Building the chatbot
Now onto the real reason you’re all here – building the RAG app to chat with the database! I’ve committed the app.py
file to Github for reference.
Developing the chain with LangChain
Thanks to the awesome new integration of Neo4j with LangChain via the GraphCypherQAChain
class (which is documented in a user-friendly way here), it’s actually quite straightforward to allow an LLM to interact with a Neo4j database. The vast majority of this code was copy-pasted directly from the examples given in the documentation with the exception of some template prompt text which required some finessing.

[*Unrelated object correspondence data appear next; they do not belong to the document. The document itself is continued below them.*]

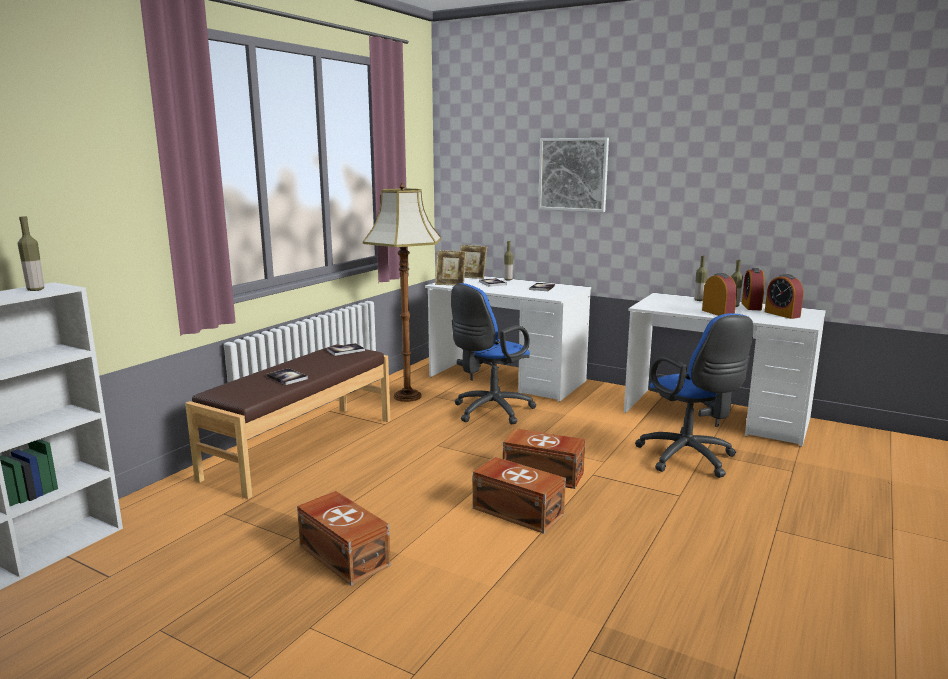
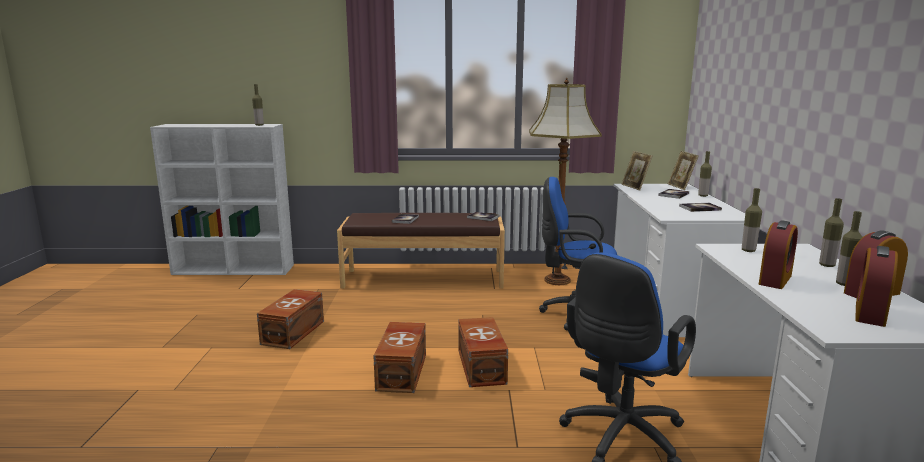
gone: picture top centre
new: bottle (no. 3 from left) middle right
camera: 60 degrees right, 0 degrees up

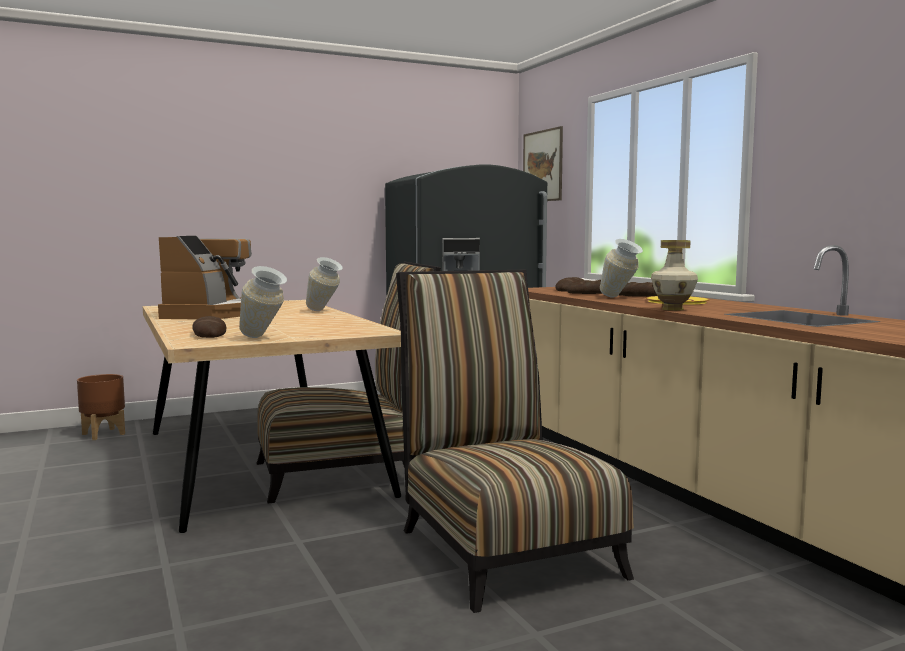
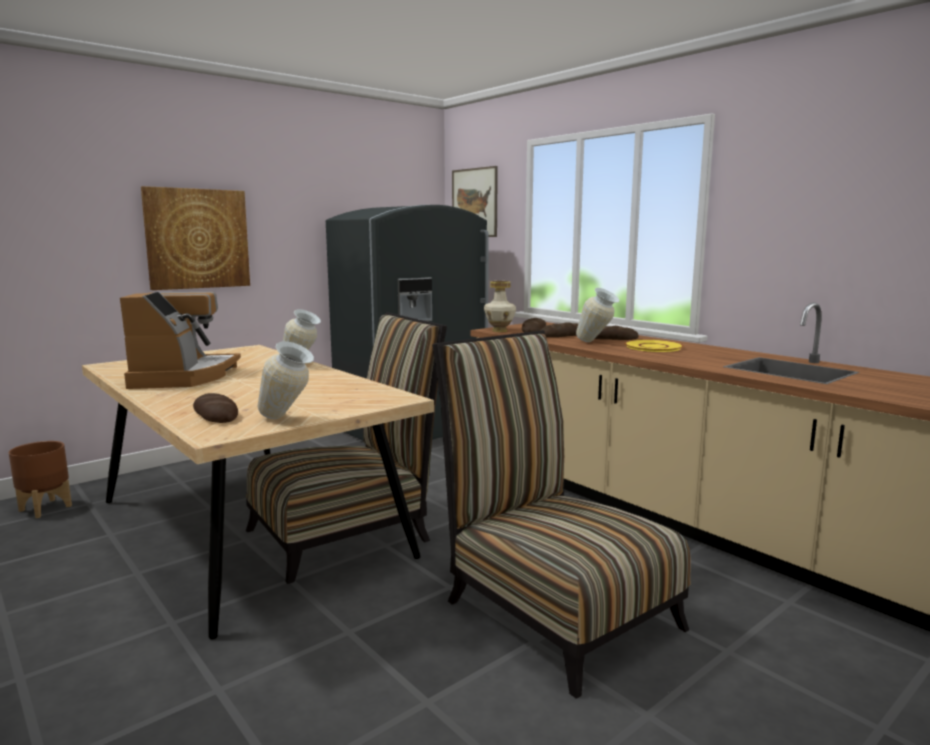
new: picture (no. 1 from left) top left
shifted: vase (no. 4 from left in the first image) middle right to vase (no. 3 from left) centre
camera: 15 degrees left, 5 degrees up

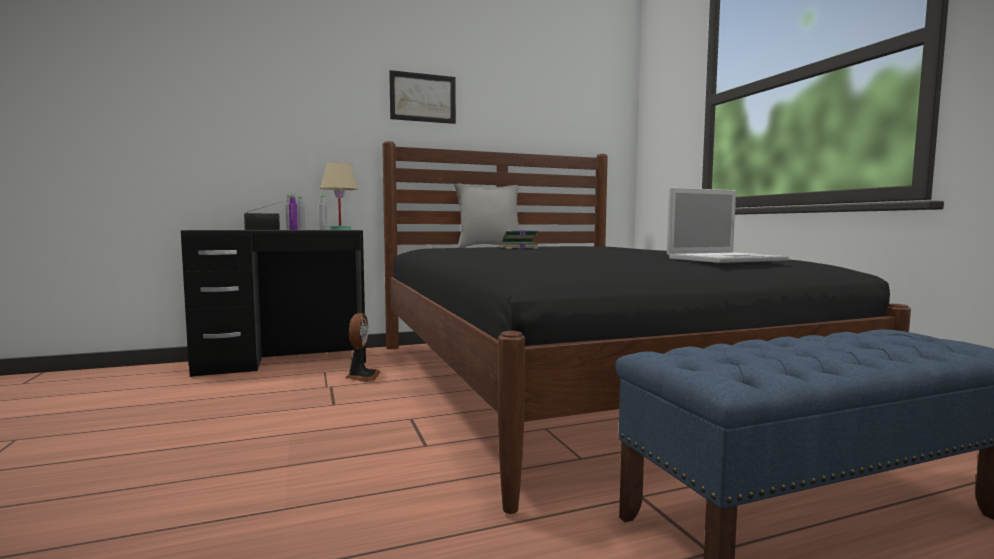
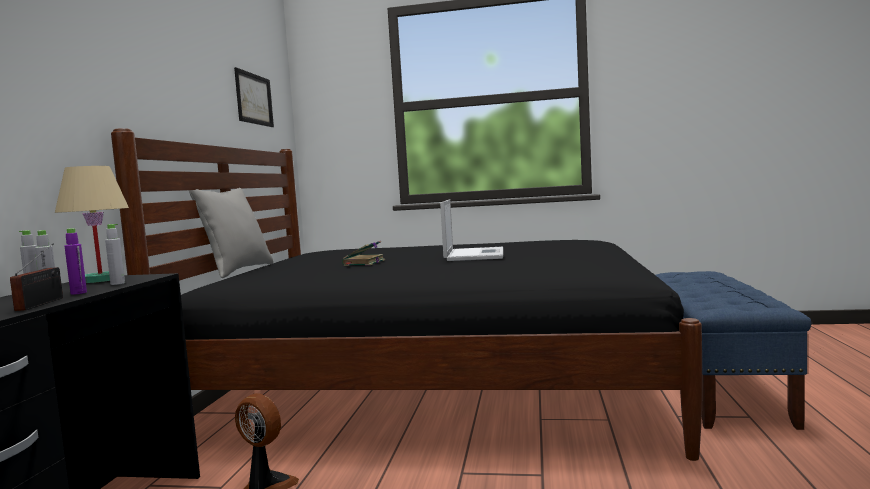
shifted: picture top centre to top left; laptop middle right to centre
camera: 60 degrees left, 0 degrees up

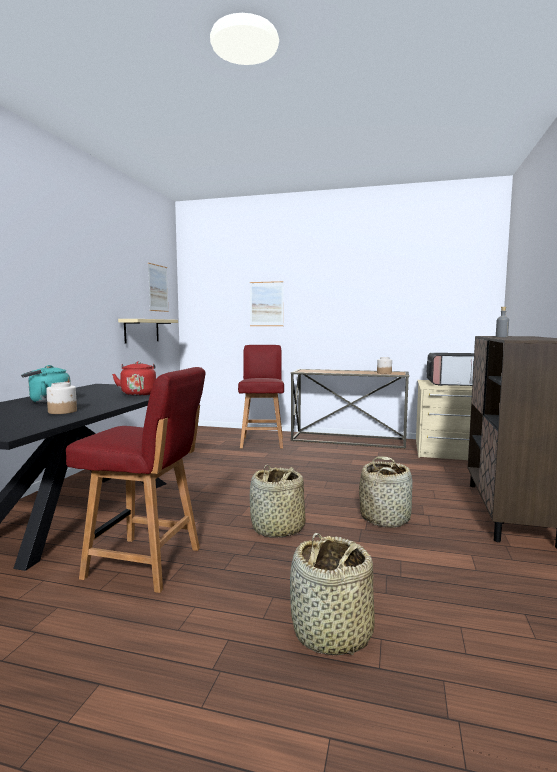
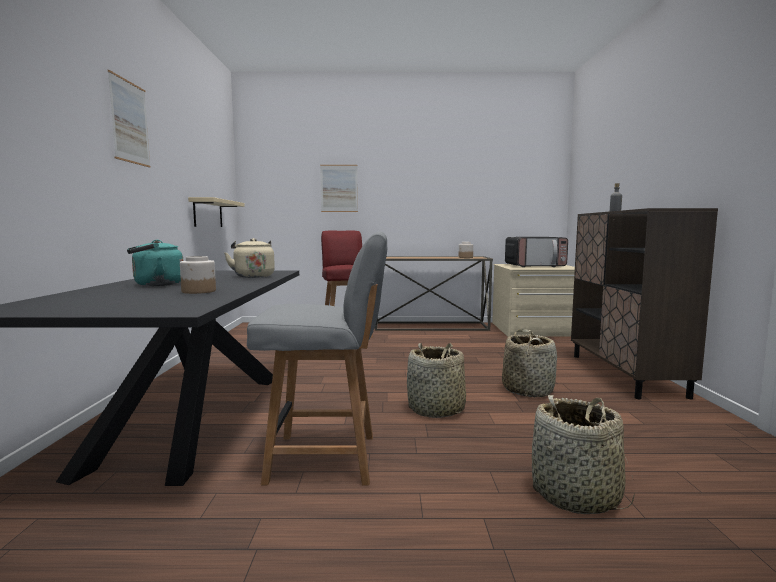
shifted: picture (no. 1 from left) middle left to top left
repainted: kettle (red) middle left to kettle (beige) middle left; chair (red) (no. 1 from left) middle left to chair (grey) centre
camera: 15 degrees left, 0 degrees up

Most importantly, the LLM needed to be instructed to:
- Use case insensitive keyword and name searches
- Search in both the title AND abstract for technology terms
- Use reasonable synonyms for keyword searches
- Use undirected relationships as needed
I definitely agree with others who’ve worked in this realm that GPT-4 does a more reliable job with relationship direction and Cypher generation in general than its younger cousins, so I stuck with GPT-4 for all of my work. So far, it’s been cheap enough to continue down that path, and the usage of the app hasn’t been high enough to make my wallet regret that decision.
Deploying with Chainlit
In order to serve this thing up to the world, I looked for the very simplest, Python-only setup possible. Enter Chainlit – a package purpose-built for getting ChatGPT-like interfaces going in Python. It integrates with some of the most popular LLM interaction libraries, including LangChain.
I followed the LangChain tutorial, replaced the chain with my previously developed GraphCypherQAChain
, and had a local app running in just a couple of minutes.
The most challenging part of the whole process for me was re-introducing myself to Docker and deploying on Google Cloud Run. Chainlit’s deployment tutorials aren’t super robust if you’re a relative novice, but I felt the Google Cloud Run example was the best-documented and easiest to follow.
As one bit of evidence to indicate how simple the whole app development process was, note that the code in my app.py
file is less than 100 lines of Python including ~40 lines of prompt instructions for the LLM!
Wrapping up
This was a fun first foray into the exploding realm of RAG. The ‘chat with my database’ train is finally starting to leave the station, and this experiment convinced me that the context provided by graph databases will fill an important role in the upcoming RAG wars. While vector-based approaches seem to be capturing a lot of attention at the moment, I think graph will ultimately provide the highest quality answers to complex questions where context matters.